0 Replies Latest reply on Jun 17, 2009 6:41 AM by codeboycjy

    Simulate local array using shared memory , but no performance improvement?

    codeboycjy

      Currently i'm building kd-tree on Brook+, here is the problem i've encountered now.
      i need to pick the edge with the longest length to split in the median.

      Here is the brute force way of doing it:

      if( splitAxis == 0 )
      {
         if( v1.x < splitPosition ) { ... }
         if( v2.x < splitPosition ) { ... }
         if( v3.x < splitPosition ) { ... }
      }else if( splitAxis == 1 )
      {
         if( v1.y < splitPosition ) { ... }
         if( v2.y < splitPosition ) { ... }
         if( v3.y < splitPosition ) { ... }
      }else if( splitAxis == 2 )
      {
         if( v1.z < splitPosition ) { ... }
         if( v2.z < splitPosition ) { ... }
         if( v3.z < splitPosition ) { ... }
      }

      I assume there could be much divergency in the above code.

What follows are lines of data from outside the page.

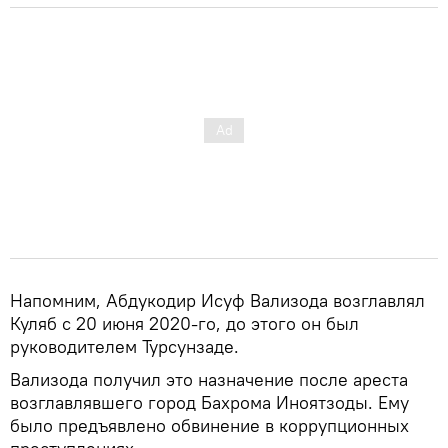
Напомним, Абдукодир Исуф Вализода возглавлял
Куляб с 20 июня 2020-го, до этого он был
руководителем Турсунзаде.
Вализода получил это назначение после ареста
возглавлявшего город Бахрома Иноятзоды. Ему
было предъявлено обвинение в коррупционных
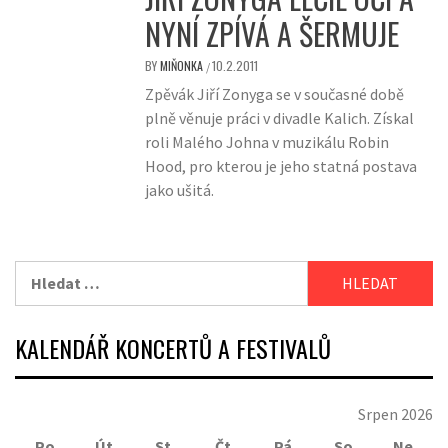
NYNÍ ZPÍVÁ A ŠERMUJE
BY
MIŇONKA
10.2.2011
/
Zpěvák Jiří Zonyga se v současné době
plně věnuje práci v divadle Kalich. Získal
roli Malého Johna v muzikálu Robin
Hood, pro kterou je jeho statná postava
jako ušitá.
Vyhledávání
KALENDÁŘ KONCERTŮ A FESTIVALŮ
Srpen 2026
Po
Út
St
Čt
Pá
So
Ne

      if the float4 could be access this way:
        float4 data; data[0] = 1.0f; which is same with:
        float4 data; data.x = 1.0f;

      The above code could be improved like this
      if( v1[splitAxis] < splitPosition ) { ... }
      if( v2[splitAxis] < splitPosition ) { ... }
      if( v3[splitAxis] < splitPosition ) { ... }

      So i simulated the process by an alternative way.

      shared float4 lds[256];

      lds[ 4 * instanceInGroup().x + 0 ] = float4( v1.x , v2.x , v3.x , 1.0f );
      lds[ 4 * instanceInGroup().x + 1 ] = float4( v1.y , v2.y , v3.y , 1.0f );
      lds[ 4 * instanceInGroup().x + 2 ] = float4( v1.z , v2.z , v3.z , 1.0f );

      if( lds[ 4 * instanceInGroup().x + splitAxis ].x < splitPosition ) { ... }
      if( lds[ 4 * instanceInGroup().x + splitAxis ].y < splitPosition ) { ... }
      if( lds[ 4 * instanceInGroup().x + splitAxis ].z < splitPosition ) { ... }

      In the current code , i thought there could be much more improvement, but when the code is compile on kernel analyzer.]
      The performance is worse than the old one... I don't get it. And the bottle neck of the current code is ALU Ops.
      But actualy there are three times ALP ops in the old code than the current one. Why there is no performance??